JM: Well, I think that what you’ve both been saying is that Frank, as an artist, has an aesthetic agenda and a different sense of the nature or the character of the body of work he’s trying to produce. Whereas you, as someone who has interacted with artworks without a specific purpose in mind, now that there’s a purpose, that purpose has let you organize your ideas about it in a way that has shown you that you can make choices with confidence and actually be right a lot of the time.

HH: Well the other thing, Jim, in any gallery, with any of the dealers, you’re going to see the same thing. Out of a hundred artists, twenty percent of them support the operating function of the gallery by sales. The other eighty percent you just like, like to show their work. They may not financially support what you’re trying to do.

JM: But they help you to deliver an esthetic message. It’s like what you’re saying about the two shows. One of them was a bust in terms of sales but the other one was a huge critical success, so it all averaged out in the end.

HH: But there are galleries where if you don’t meet a (sales) quota, you’re out the door.

JM: People will come into the gallery to have a look at particular artwork because it attracts them, and then they might leave with something else.

FH: That’s right, and art fairs have a particular character. The glitz, the things with bling are very attractive. People are drawn to those things. We’ve had a conversation with a dealer from London, from Quantum Gallery in London. He’s been in the business for 30 years, and I asked him for his observation in the way we do our shows. He said, “Well, it’s very clear that you understand that you have to create a visually interesting space, and you have to invite people in to see what’s right over there in that corner, and that reveals that you’re paying attention and you have experience in doing this.” And at the same time, what we know is that if you want to succeed, you show up every day and you tune, readjust, move, change, try different strategies, because every time you hang things on a wall, it’s a strategy to get people’s attention to look at the thing.

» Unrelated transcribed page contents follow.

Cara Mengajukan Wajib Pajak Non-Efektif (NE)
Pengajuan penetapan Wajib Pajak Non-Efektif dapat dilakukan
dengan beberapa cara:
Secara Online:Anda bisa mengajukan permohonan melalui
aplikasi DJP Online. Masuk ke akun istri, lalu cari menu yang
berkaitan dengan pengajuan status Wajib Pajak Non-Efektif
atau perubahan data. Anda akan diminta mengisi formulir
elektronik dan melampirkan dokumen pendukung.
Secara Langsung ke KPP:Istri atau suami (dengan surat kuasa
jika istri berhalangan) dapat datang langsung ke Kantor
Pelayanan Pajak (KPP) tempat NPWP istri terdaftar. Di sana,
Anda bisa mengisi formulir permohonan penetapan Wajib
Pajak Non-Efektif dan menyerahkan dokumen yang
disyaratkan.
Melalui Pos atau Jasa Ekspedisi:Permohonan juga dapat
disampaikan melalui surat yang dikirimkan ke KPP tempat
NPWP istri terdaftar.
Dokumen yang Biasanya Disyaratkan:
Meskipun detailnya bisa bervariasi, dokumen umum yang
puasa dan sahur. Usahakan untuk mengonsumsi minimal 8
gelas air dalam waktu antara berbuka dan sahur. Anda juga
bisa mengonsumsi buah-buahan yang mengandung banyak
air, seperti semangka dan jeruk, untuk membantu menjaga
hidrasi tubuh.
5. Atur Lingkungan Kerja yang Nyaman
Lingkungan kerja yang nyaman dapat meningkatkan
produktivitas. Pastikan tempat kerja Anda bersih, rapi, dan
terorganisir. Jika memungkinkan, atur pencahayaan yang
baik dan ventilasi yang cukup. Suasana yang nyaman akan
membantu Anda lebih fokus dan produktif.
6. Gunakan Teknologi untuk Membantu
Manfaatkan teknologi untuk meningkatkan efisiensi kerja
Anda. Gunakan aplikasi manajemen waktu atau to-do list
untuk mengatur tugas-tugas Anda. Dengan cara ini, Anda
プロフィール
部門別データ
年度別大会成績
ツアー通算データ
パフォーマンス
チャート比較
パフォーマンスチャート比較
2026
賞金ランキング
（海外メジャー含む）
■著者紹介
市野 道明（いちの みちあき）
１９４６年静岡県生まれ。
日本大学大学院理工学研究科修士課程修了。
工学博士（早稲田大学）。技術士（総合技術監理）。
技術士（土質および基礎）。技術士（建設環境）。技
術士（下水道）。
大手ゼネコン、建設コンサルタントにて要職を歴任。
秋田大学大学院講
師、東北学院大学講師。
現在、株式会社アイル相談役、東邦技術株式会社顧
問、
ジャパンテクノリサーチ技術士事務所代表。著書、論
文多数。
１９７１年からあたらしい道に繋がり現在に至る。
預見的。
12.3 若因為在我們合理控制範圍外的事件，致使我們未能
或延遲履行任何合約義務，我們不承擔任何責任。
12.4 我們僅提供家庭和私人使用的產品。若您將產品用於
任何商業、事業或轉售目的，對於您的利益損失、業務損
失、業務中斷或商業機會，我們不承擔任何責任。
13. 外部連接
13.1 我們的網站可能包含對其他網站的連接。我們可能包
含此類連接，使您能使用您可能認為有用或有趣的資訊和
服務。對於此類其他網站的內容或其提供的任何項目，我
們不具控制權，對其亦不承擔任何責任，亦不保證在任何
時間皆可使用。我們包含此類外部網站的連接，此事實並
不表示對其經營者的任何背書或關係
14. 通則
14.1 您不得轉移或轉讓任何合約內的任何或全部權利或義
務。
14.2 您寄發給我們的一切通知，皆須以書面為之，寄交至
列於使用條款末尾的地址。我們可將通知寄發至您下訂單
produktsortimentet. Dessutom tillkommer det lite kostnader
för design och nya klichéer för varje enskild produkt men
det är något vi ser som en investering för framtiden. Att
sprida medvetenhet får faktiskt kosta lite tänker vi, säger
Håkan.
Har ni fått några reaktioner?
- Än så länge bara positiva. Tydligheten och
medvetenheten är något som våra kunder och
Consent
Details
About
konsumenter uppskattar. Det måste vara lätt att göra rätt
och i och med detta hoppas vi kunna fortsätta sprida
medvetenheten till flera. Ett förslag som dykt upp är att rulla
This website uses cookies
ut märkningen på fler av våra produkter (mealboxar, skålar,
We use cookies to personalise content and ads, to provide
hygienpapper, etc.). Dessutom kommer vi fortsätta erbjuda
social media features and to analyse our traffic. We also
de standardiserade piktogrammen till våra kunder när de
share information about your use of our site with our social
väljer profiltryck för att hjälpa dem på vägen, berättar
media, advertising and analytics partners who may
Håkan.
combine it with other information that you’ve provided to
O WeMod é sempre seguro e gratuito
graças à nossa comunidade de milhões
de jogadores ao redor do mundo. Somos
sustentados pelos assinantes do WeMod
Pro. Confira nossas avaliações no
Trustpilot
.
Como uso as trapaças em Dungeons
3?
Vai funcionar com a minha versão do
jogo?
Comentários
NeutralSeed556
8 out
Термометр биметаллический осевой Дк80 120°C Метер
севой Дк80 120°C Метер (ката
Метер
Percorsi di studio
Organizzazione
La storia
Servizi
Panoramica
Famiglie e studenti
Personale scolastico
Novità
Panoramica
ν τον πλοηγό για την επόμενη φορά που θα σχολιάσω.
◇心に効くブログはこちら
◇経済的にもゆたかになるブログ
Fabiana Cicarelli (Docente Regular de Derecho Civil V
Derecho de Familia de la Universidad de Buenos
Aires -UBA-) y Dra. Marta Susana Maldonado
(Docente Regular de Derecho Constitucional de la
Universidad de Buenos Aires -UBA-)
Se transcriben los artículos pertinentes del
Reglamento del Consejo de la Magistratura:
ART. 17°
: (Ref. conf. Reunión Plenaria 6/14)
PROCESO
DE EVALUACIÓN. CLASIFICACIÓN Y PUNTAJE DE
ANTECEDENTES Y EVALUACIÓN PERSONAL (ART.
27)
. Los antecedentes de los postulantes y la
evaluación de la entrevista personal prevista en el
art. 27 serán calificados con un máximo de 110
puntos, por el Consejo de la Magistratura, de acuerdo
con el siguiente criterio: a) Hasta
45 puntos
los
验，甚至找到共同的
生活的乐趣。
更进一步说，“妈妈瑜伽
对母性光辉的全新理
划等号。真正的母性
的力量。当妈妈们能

HH: You have five seconds.

FH: Yeah, you have to get someone’s attention right away. And you’re competing with an immense number of things. So if you happen to have artist who gets mentioned in an art article about a fair or a blog article about a fair or photography of their work appears, and we’ve had them show up on national news, national news in Canada, we’ve had them in the major papers, we’ve interviewed in Chicago and in Houston. And we’re a little gallery. We don’t have resources. We have a small agenda, but we have a program, and that’s the way a really good gallery that does shows at fairs looks at it: you have a program. You have a point of view you’re trying to present and you have a group of artists that you believe supports that point of view. Some of them are going to bring people in the door, some of them are going make you money, but they work synergistically off one another.

JM: So in other words, creating a gallery is a form of installation art.

FH: It is a form of installation art, absolutely. And the arrogance and the pomposity of some galleries is visible immediately from the way they install their work and their generosity and openness by the way other galleries install their work.

JM: I don’t need to ask on which side of the fence you guys fall.